What applies to drugs applies to all innovations and inventions. Economist William nordhaus He has estimated that pioneers (including drug manufacturers, technology companies, etc.) record only about 2.2% of the total social value created by their innovations.

Undoubtedly, we need to think about how to increase rewards for innovation and discovery – not only for medicinal products but also for many other areas.

Second, the performance rate in the pharmaceutical industry have be higher than in other industries.

Critics sometimes argue that the high Percentage earned by drug companies means that consumers have been deceived. However, attracting a drug to the market is not only very expensive with a very long repayment period, the business is also very dangerous. About 90% of all drugs that introduce a clinical trial never get to the market.

If the drug companies have won a percentage of efficiency no greater than the performance of government bonds, no one will invest in medicinal products.

Thirdly, price distinctions in the drug market help improve social welfare.

In Part II we will show that the value of a drug (as measured by people’s willingness to pay for it) in various countries depends on their average income. If the government did not participate at all, we expect to find that different values ​​for a brand drug in different countries almost reflect exactly the differences in income.

President Trump seems to believe that if drug companies were forced to charge the same price to international markets, the US price would be much lower. However, drug companies could increase the price charged by other countries and maintain the price of the US where it is. Something would probably happen in between, and that would mean that many patients would be charged the market.

The same principle applies to countries. If a drug company is able to charge patients with higher income at a higher price and patients with lower income at a lower price. If prohibited by such price discrimination, lower -income patients will fail to take a drug that could help them.

This is a good way to understand the next thought.

Fourth, monopoly pricing may leave many needs.

Suppose a new cancer drug sells for $ 1,000 a month, but the actual production costs are only $ 20, then all patients who are willing to pay between $ 20 and $ 1,000 will be excluded from the market. This leaves us with unfulfilled social benefits that are well above the social costs of dealing with them.

This is probably the strongest argument for government intervention. For example, some economists have supported the replacement of the patent diploma system with a monetary awards system – under which the government will pay the manufacturers for new discoveries and then make the medicines available to the public for prices equal to the marginal cost of production

However, our experience with government regulation should all cause skepticists. In addition, drug companies have discovered several ways to distinguish prices to significantly reduce the size of the problem (including Copay cards to reduce out -of -pocket expenses for those who do not have insurance or limited insurance). Almost Never see a title About a victim of cancer dying because she could not afford her drug price.
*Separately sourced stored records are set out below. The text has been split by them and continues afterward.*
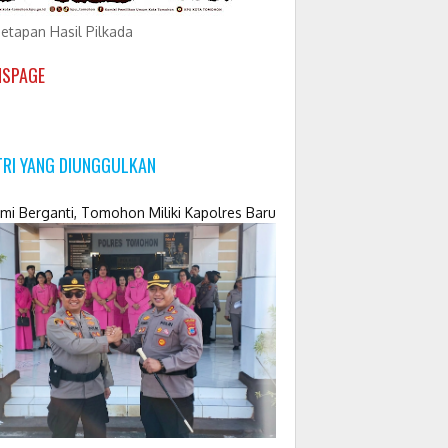
etapan Hasil Pilkada
NSPAGE
TRI YANG DIUNGGULKAN
mi Berganti, Tomohon Miliki Kapolres Baru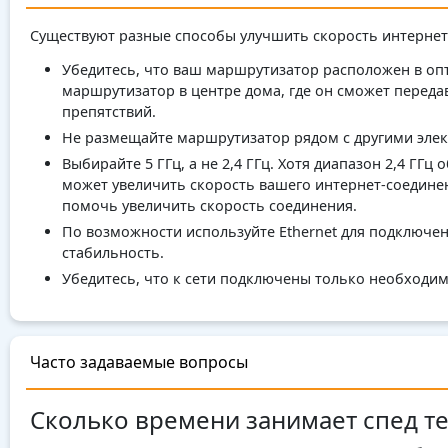
Существуют разные способы улучшить скорость интернет
Убедитесь, что ваш маршрутизатор расположен в оп
маршрутизатор в центре дома, где он сможет передав
препятствий.
Не размещайте маршрутизатор рядом с другими элект
Выбирайте 5 ГГц, а не 2,4 ГГц. Хотя диапазон 2,4 ГГ
может увеличить скорость вашего интернет-соедине
помочь увеличить скорость соединения.
По возможности используйте Ethernet для подключен
стабильность.
Убедитесь, что к сети подключены только необходим
Часто задаваемые вопросы
Сколько времени занимает спед те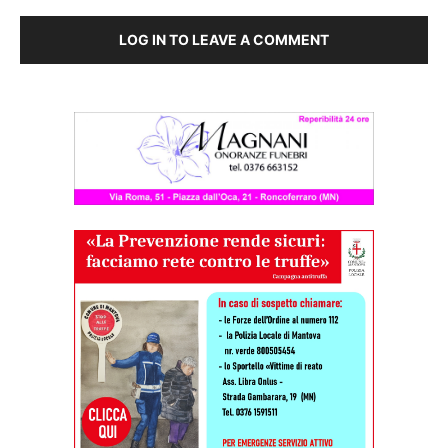
LOG IN TO LEAVE A COMMENT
Fifth, price distinction creates strong incentives for drug resale in all markets.

One should not surprise that Americans sometimes buy their drugs in Mexico or order them from Canada. Nor should one be surprised when US drug companies warn that Canadian drugs can be insecure – although we do not see Canadians fall dead after eating.

Sixth, other countries are hypocritical.

In addition to the US, almost every developed country negotiates the prices of brand drugs with manufacturers. You may assume that this is out of concern about the health and well -being of their own citizens. However, when it comes to generic drugs produced in these same countries, they tend to be very protective – to show their general producers from international competition.

Americans pay the world’s highest prices for brand drugs and some of the lower prices For generic medicines.

In Part II, we will look at the decisions of brand drug buyers.